Chapter 6 · Part 3

Polish, cost & next steps

You have a working app. Three finishing touches separate a demo from something you'd actually ship: handle errors, watch the cost, and pick the right model.

Handle errors

Network calls fail — rate limits, timeouts, the occasional server hiccup. The SDK raises a typed exception for each kind, so you can react appropriately instead of crashing. Catch the specific ones first, then a general fallback:

robust.py
import anthropic

try:
  message = client.messages.create(
      model="claude-opus-4-8",
      max_tokens=1024,
      messages=[{"role": "user", "content": "Hello!"}],
  )
  print(message.content[0].text)
except anthropic.RateLimitError:
  print("Slow down — too many requests. Wait a moment and retry.")
except anthropic.APIError as e:
  print(f"Something went wrong: {e}")

(The SDK already retries transient failures a couple of times on its own, so you mostly need to handle the errors that persist.)

Watch the cost

Every response reports how many tokens it used. Since you pay per token — and output tokens cost several times more than input — this is how you keep the bill honest:

cost.py
message = client.messages.create(
  model="claude-opus-4-8",
  max_tokens=1024,
  messages=[{"role": "user", "content": "Explain recursion in one sentence."}],
)
print(message.usage)
# Usage(input_tokens=16, output_tokens=28, ...)

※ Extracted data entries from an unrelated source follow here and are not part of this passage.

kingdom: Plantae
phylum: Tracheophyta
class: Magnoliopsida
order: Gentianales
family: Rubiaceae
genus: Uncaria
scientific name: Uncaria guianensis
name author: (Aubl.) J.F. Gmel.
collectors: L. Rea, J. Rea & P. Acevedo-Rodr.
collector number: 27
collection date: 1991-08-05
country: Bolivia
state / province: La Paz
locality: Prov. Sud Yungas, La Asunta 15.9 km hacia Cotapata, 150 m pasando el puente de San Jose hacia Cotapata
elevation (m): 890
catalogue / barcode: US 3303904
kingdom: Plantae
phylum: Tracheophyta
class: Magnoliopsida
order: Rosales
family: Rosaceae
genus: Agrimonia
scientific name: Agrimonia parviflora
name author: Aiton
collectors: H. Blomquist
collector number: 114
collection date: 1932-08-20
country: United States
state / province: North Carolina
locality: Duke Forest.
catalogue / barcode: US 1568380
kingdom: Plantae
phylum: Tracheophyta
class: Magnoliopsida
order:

Multiply those token counts by the model's per-token price and you have the cost of the call. The whole economics — why output costs more, how conversation history quietly inflates the bill, and the levers that cut it — is exactly what The Price of a Prompt is about. Set a spending cap now, in the Console billing settings, so a runaway loop can never surprise you.

Pick the right model

You've used claude-opus-4-8, the most capable model, for everything. Real apps right-size: use a small, fast, cheap model for easy work and save the frontier model for the hard parts. It's a one-word change — the model string:

models.py
# Fast and cheap — great for simple chat and for experimenting while you learn
model="claude-haiku-4-5"

# Balanced — strong quality at lower cost than the frontier
model="claude-sonnet-5"

# Most capable — for the hardest reasoning and agentic work
model="claude-opus-4-8"

While you're learning and making lots of test calls, switch your chatbot to claude-haiku-4-5 to keep costs to a rounding error; reach for Opus when a task actually needs the extra intelligence.

Where to go next

In half an hour you went from zero to a streaming, tool-using chatbot on a real AI API — the same foundation every AI product is built on. From here:

  • Build an agent. Loop the tool-use cycle from Chapter 5 with real tools (web search, a database, code execution) and you have an agent. The SDK's tool_runner handles the loop.
  • Ground it in your documents (RAG). Combine this with the retriever from Build a RAG Chatbot to answer from your own data — swap that course's local model for the Claude call you just learned.
  • Get better answers. Everything in How to Talk to an AI applies directly to your system prompt and messages.
  • Force structured output. Ask the API for JSON that matches a schema when you need machine- readable results instead of prose.

You're no longer just using AI products — you're building them.